[START OF Supplied material]
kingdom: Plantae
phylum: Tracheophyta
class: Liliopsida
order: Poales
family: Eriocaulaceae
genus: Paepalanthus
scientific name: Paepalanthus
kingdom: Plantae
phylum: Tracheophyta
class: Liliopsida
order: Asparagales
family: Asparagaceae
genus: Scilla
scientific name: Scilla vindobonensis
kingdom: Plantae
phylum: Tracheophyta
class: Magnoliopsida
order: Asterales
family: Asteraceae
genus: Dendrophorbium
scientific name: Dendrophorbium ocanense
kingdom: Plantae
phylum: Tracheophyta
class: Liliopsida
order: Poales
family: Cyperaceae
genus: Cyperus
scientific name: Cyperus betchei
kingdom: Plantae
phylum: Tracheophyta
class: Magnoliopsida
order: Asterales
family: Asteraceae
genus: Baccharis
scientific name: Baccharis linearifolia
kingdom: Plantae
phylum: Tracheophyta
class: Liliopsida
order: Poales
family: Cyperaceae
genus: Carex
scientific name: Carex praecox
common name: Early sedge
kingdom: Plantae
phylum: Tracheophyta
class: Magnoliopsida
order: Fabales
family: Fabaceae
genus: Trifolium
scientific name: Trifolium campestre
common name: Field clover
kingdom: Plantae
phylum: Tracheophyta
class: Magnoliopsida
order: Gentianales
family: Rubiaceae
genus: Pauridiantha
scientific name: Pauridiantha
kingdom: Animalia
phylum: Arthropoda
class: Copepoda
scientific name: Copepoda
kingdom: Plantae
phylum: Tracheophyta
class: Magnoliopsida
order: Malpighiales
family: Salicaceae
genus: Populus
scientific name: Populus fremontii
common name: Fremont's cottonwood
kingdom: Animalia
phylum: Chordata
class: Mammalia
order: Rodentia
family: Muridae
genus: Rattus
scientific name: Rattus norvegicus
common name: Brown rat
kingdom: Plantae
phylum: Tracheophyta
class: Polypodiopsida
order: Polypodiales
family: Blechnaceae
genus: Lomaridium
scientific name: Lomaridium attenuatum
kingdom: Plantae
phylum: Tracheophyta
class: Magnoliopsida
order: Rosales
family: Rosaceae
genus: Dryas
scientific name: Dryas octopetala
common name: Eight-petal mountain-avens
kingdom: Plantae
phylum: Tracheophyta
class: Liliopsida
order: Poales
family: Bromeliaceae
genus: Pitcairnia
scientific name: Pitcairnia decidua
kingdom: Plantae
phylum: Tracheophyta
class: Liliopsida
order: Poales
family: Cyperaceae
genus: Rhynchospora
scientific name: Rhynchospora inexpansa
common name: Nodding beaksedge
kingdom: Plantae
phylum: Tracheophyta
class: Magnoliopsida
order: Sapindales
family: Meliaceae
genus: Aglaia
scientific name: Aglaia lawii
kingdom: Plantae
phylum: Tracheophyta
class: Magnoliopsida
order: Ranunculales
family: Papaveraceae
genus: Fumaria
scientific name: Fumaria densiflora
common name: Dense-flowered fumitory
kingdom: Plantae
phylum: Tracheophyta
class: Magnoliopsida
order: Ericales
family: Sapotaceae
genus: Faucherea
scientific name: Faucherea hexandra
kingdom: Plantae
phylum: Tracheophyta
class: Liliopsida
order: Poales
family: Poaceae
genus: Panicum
[END OF Supplied material]
▶ **What is asked**
Convert every line of the records above into a JSON array of strings, with one string per line and no entries for blank lines.

▶ **Solution for this exercise**
[
  "kingdom: Plantae",
  "phylum: Tracheophyta",
  "class: Liliopsida",
  "order: Poales",
  "family: Eriocaulaceae",
  "genus: Paepalanthus",
  "scientific name: Paepalanthus",
  "kingdom: Plantae",
  "phylum: Tracheophyta",
  "class: Liliopsida",
  "order: Asparagales",
  "family: Asparagaceae",
  "genus: Scilla",
  "scientific name: Scilla vindobonensis",
  "kingdom: Plantae",
  "phylum: Tracheophyta",
  "class: Magnoliopsida",
  "order: Asterales",
  "family: Asteraceae",
  "genus: Dendrophorbium",
  "scientific name: Dendrophorbium ocanense",
  "kingdom: Plantae",
  "phylum: Tracheophyta",
  "class: Liliopsida",
  "order: Poales",
  "family: Cyperaceae",
  "genus: Cyperus",
  "scientific name: Cyperus betchei",
  "kingdom: Plantae",
  "phylum: Tracheophyta",
  "class: Magnoliopsida",
  "order: Asterales",
  "family: Asteraceae",
  "genus: Baccharis",
  "scientific name: Baccharis linearifolia",
  "kingdom: Plantae",
  "phylum: Tracheophyta",
  "class: Liliopsida",
  "order: Poales",
  "family: Cyperaceae",
  "genus: Carex",
  "scientific name: Carex praecox",
  "common name: Early sedge",
  "kingdom: Plantae",
  "phylum: Tracheophyta",
  "class: Magnoliopsida",
  "order: Fabales",
  "family: Fabaceae",
  "genus: Trifolium",
  "scientific name: Trifolium campestre",
  "common name: Field clover",
  "kingdom: Plantae",
  "phylum: Tracheophyta",
  "class: Magnoliopsida",
  "order: Gentianales",
  "family: Rubiaceae",
  "genus: Pauridiantha",
  "scientific name: Pauridiantha",
  "kingdom: Animalia",
  "phylum: Arthropoda",
  "class: Copepoda",
  "scientific name: Copepoda",
  "kingdom: Plantae",
  "phylum: Tracheophyta",
  "class: Magnoliopsida",
  "order: Malpighiales",
  "family: Salicaceae",
  "genus: Populus",
  "scientific name: Populus fremontii",
  "common name: Fremont's cottonwood",
  "kingdom: Animalia",
  "phylum: Chordata",
  "class: Mammalia",
  "order: Rodentia",
  "family: Muridae",
  "genus: Rattus",
  "scientific name: Rattus norvegicus",
  "common name: Brown rat",
  "kingdom: Plantae",
  "phylum: Tracheophyta",
  "class: Polypodiopsida",
  "order: Polypodiales",
  "family: Blechnaceae",
  "genus: Lomaridium",
  "scientific name: Lomaridium attenuatum",
  "kingdom: Plantae",
  "phylum: Tracheophyta",
  "class: Magnoliopsida",
  "order: Rosales",
  "family: Rosaceae",
  "genus: Dryas",
  "scientific name: Dryas octopetala",
  "common name: Eight-petal mountain-avens",
  "kingdom: Plantae",
  "phylum: Tracheophyta",
  "class: Liliopsida",
  "order: Poales",
  "family: Bromeliaceae",
  "genus: Pitcairnia",
  "scientific name: Pitcairnia decidua",
  "kingdom: Plantae",
  "phylum: Tracheophyta",
  "class: Liliopsida",
  "order: Poales",
  "family: Cyperaceae",
  "genus: Rhynchospora",
  "scientific name: Rhynchospora inexpansa",
  "common name: Nodding beaksedge",
  "kingdom: Plantae",
  "phylum: Tracheophyta",
  "class: Magnoliopsida",
  "order: Sapindales",
  "family: Meliaceae",
  "genus: Aglaia",
  "scientific name: Aglaia lawii",
  "kingdom: Plantae",
  "phylum: Tracheophyta",
  "class: Magnoliopsida",
  "order: Ranunculales",
  "family: Papaveraceae",
  "genus: Fumaria",
  "scientific name: Fumaria densiflora",
  "common name: Dense-flowered fumitory",
  "kingdom: Plantae",
  "phylum: Tracheophyta",
  "class: Magnoliopsida",
  "order: Ericales",
  "family: Sapotaceae",
  "genus: Faucherea",
  "scientific name: Faucherea hexandra",
  "kingdom: Plantae",
  "phylum: Tracheophyta",
  "class: Liliopsida",
  "order: Poales",
  "family: Poaceae",
  "genus: Panicum"
]